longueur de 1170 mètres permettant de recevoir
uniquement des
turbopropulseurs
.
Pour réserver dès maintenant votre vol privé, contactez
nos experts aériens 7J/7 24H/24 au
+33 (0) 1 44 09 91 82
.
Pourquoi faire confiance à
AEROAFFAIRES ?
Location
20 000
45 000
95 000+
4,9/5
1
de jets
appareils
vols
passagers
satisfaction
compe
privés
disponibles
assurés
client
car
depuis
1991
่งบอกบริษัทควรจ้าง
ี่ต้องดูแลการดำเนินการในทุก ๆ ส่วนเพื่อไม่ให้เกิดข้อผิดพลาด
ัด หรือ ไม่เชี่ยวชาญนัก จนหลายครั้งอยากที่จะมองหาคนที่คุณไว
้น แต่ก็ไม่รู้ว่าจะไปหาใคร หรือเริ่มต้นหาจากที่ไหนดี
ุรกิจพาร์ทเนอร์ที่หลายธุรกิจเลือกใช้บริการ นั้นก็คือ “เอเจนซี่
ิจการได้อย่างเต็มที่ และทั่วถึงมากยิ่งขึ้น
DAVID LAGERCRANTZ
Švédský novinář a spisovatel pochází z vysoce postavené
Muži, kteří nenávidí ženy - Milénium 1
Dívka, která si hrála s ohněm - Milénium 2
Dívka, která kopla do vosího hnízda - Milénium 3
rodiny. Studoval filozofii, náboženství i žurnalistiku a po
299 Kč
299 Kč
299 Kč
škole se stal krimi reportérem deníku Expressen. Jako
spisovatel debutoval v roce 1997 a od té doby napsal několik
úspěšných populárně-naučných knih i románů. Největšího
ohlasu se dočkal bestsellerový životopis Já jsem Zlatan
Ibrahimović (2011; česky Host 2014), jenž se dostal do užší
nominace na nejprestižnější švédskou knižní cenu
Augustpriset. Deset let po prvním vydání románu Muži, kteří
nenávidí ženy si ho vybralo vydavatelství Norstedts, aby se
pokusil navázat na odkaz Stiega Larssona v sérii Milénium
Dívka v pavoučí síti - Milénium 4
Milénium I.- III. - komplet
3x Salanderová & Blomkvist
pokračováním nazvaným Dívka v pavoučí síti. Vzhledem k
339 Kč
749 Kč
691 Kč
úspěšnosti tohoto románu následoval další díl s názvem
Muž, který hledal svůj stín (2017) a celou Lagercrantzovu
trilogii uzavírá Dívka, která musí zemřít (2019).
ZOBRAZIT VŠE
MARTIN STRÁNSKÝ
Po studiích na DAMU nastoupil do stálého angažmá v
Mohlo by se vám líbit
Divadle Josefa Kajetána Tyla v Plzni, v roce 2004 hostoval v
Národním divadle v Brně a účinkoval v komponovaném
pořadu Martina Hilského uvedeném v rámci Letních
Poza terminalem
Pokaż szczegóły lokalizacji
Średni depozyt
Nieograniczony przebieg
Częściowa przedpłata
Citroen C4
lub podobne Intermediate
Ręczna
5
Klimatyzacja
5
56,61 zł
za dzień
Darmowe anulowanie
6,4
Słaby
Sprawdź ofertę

Work order:
Would you write the material out again, exactly as given above?

Exercise output:
longueur de 1170 mètres permettant de recevoir
uniquement des
turbopropulseurs
.
Pour réserver dès maintenant votre vol privé, contactez
nos experts aériens 7J/7 24H/24 au
+33 (0) 1 44 09 91 82
.
Pourquoi faire confiance à
AEROAFFAIRES ?
Location
20 000
45 000
95 000+
4,9/5
1
de jets
appareils
vols
passagers
satisfaction
compe
privés
disponibles
assurés
client
car
depuis
1991
่งบอกบริษัทควรจ้าง
ี่ต้องดูแลการดำเนินการในทุก ๆ ส่วนเพื่อไม่ให้เกิดข้อผิดพลาด
ัด หรือ ไม่เชี่ยวชาญนัก จนหลายครั้งอยากที่จะมองหาคนที่คุณไว
้น แต่ก็ไม่รู้ว่าจะไปหาใคร หรือเริ่มต้นหาจากที่ไหนดี
ุรกิจพาร์ทเนอร์ที่หลายธุรกิจเลือกใช้บริการ นั้นก็คือ “เอเจนซี่
ิจการได้อย่างเต็มที่ และทั่วถึงมากยิ่งขึ้น
DAVID LAGERCRANTZ
Švédský novinář a spisovatel pochází z vysoce postavené
Muži, kteří nenávidí ženy - Milénium 1
Dívka, která si hrála s ohněm - Milénium 2
Dívka, která kopla do vosího hnízda - Milénium 3
rodiny. Studoval filozofii, náboženství i žurnalistiku a po
299 Kč
299 Kč
299 Kč
škole se stal krimi reportérem deníku Expressen. Jako
spisovatel debutoval v roce 1997 a od té doby napsal několik
úspěšných populárně-naučných knih i románů. Největšího
ohlasu se dočkal bestsellerový životopis Já jsem Zlatan
Ibrahimović (2011; česky Host 2014), jenž se dostal do užší
nominace na nejprestižnější švédskou knižní cenu
Augustpriset. Deset let po prvním vydání románu Muži, kteří
nenávidí ženy si ho vybralo vydavatelství Norstedts, aby se
pokusil navázat na odkaz Stiega Larssona v sérii Milénium
Dívka v pavoučí síti - Milénium 4
Milénium I.- III. - komplet
3x Salanderová & Blomkvist
pokračováním nazvaným Dívka v pavoučí síti. Vzhledem k
339 Kč
749 Kč
691 Kč
úspěšnosti tohoto románu následoval další díl s názvem
Muž, který hledal svůj stín (2017) a celou Lagercrantzovu
trilogii uzavírá Dívka, která musí zemřít (2019).
ZOBRAZIT VŠE
MARTIN STRÁNSKÝ
Po studiích na DAMU nastoupil do stálého angažmá v
Mohlo by se vám líbit
Divadle Josefa Kajetána Tyla v Plzni, v roce 2004 hostoval v
Národním divadle v Brně a účinkoval v komponovaném
pořadu Martina Hilského uvedeném v rámci Letních
Poza terminalem
Pokaż szczegóły lokalizacji
Średni depozyt
Nieograniczony przebieg
Częściowa przedpłata
Citroen C4
lub podobne Intermediate
Ręczna
5
Klimatyzacja
5
56,61 zł
za dzień
Darmowe anulowanie
6,4
Słaby
Sprawdź ofertę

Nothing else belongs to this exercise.